What we easily forget is that we travel lots and lots of wild animals from one end of the Earth to the other to use as pets. In 2004, I read a report from the US Fish and Wildlife Service – an agency of the US Department of the Interior that deals with the management and conservation of wildlife, fisheries and natural habitats – according to which in the past four years it has been imported into the United States. One trillion land animals including mammals, fish, amphibians and reptiles. Among these animals was also cricetomys gambianus. The infections that have occurred in recent days due to monkeypox are also likely due to this kind of dynamics.
The gambian cricetomys
When was monkeypox first discovered in humans?
The virus was first discovered in 1958 in a monkey. Twelve years later, in 1970, the first case was diagnosed in people in what is now the Democratic Republic of the Congo. Scientists realized this because human smallpox had disappeared in the meantime, but children with similar symptoms were discovered. However, tests found that the cause was not human smallpox but monkeys. Unlike in the United States decades later, some deaths occurred in Africa although other factors, such as malnutrition, may have been affected.

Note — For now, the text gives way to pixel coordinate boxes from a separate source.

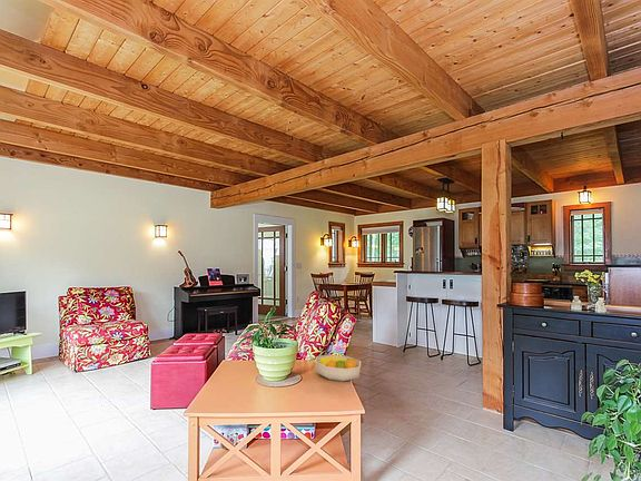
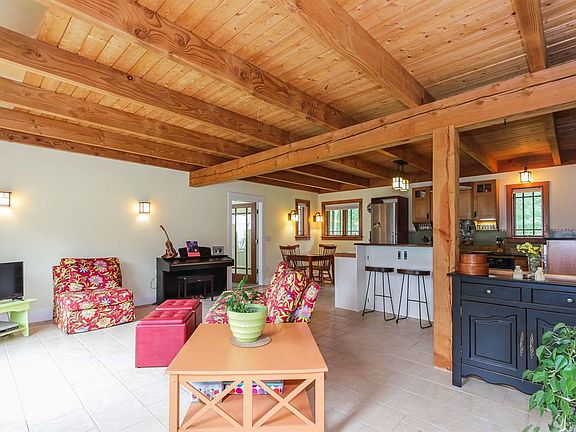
- fruit bowl [314,353,362,382]
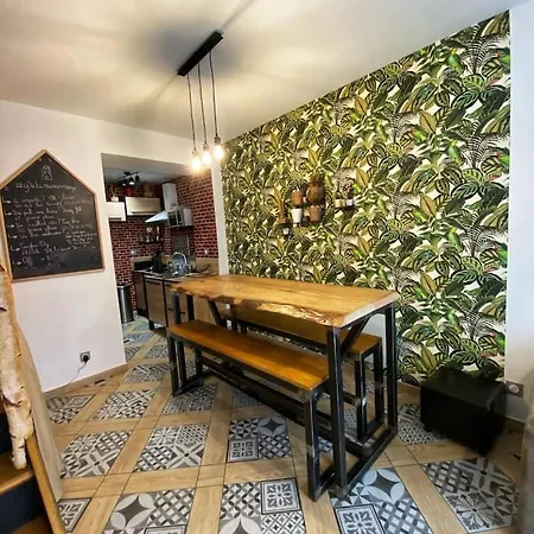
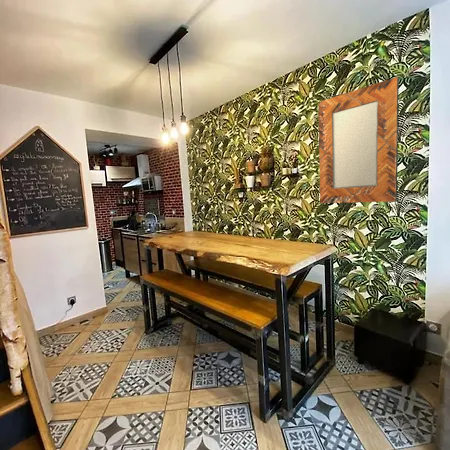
+ home mirror [317,76,400,204]
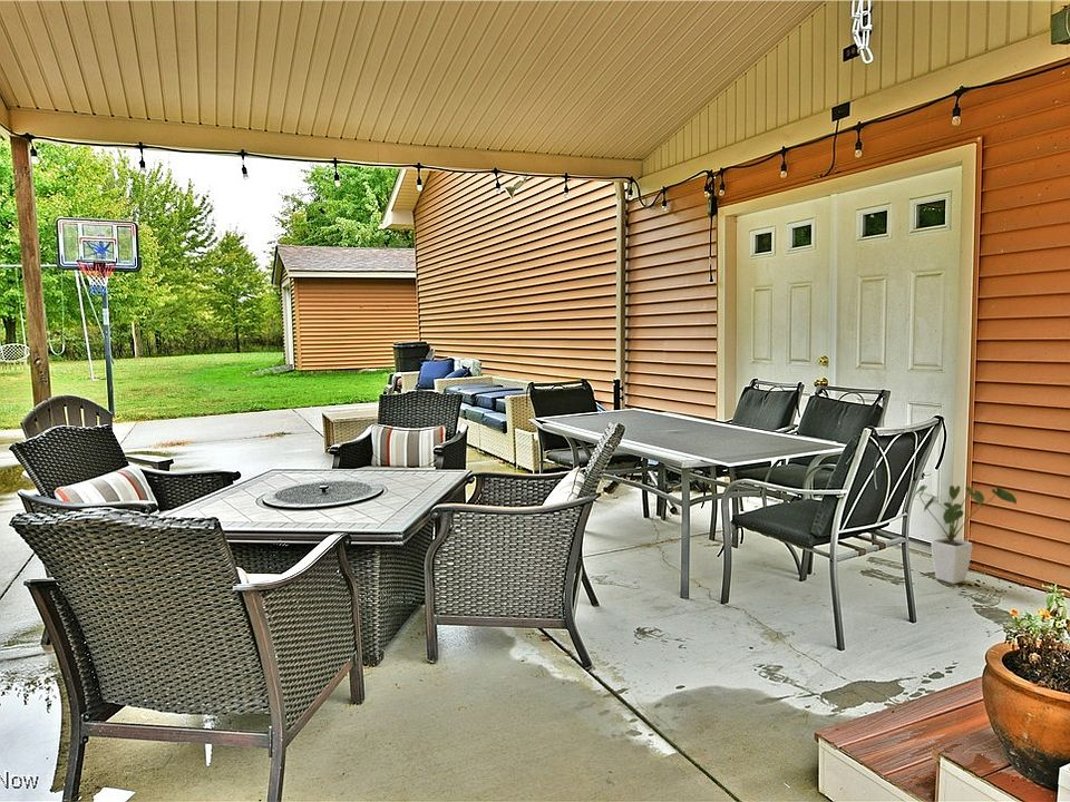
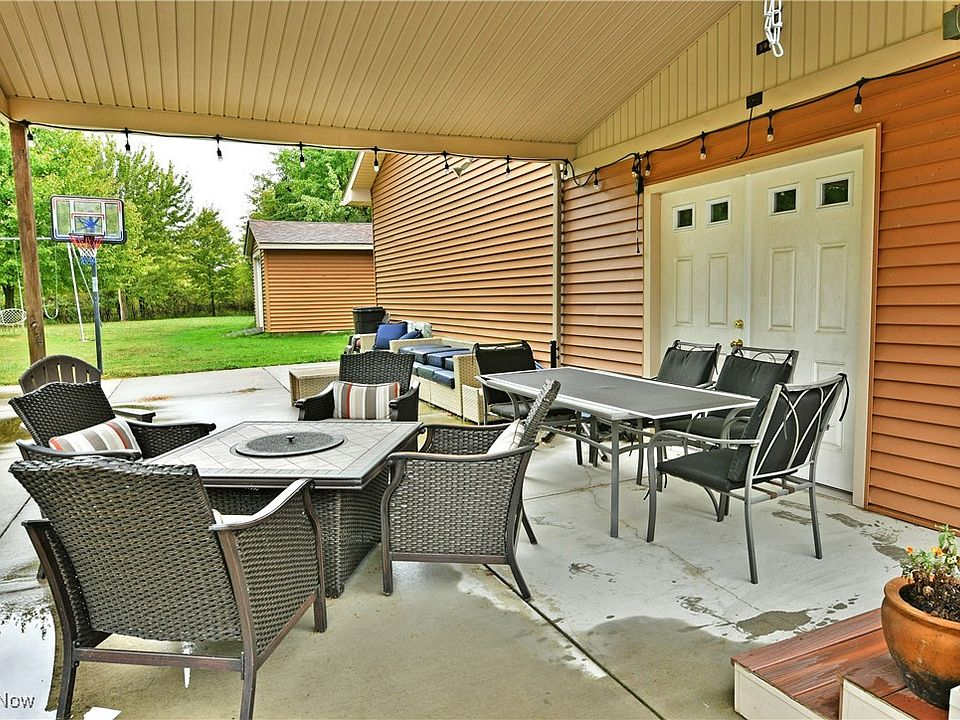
- house plant [912,483,1018,585]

How did monkeypox reach Spain, Portugal and the UK?
The hosts of natural reservoirs must be identified: they can be squirrels Funisciurus aneritrus or Funisciurus congicus, but the virus can also infect various monkeys and rodents such as the now famous cricetomys gambianus, an animal that is not so good to see so often that I wonder why in the world someone should decide Raised him at home. Anyway: someone almost certainly imported infected animals and the fact that the virus has been identified in different countries makes me think of a problematic “stock”.
Like Sarskov’s pandemic 2, then, in this case too, could there be a species transmitted from animal to human?
We have a large number of animals that have the ability to transmit diseases to us. A while ago, I did a series of lectures on viruses that can be transmitted by animals, be they cats and dogs or exotic species. Sometimes surprises are very serious: three men who lived in Germany recently died of a virus transmitted to them by a strange squirrel, who decided to breed. Having wild animals in the home always carries risks that can sometimes be very dangerous.